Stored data
__________________________________________________
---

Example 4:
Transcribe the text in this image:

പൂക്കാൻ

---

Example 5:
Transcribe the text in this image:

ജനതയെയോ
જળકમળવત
__________________________________________________
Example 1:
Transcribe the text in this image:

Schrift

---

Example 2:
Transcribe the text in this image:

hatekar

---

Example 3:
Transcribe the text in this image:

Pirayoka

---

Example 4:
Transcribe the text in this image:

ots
__________________________________________________
Counting only lines with the word "Example" in them, say how many there are in the entries above, with no other words.

6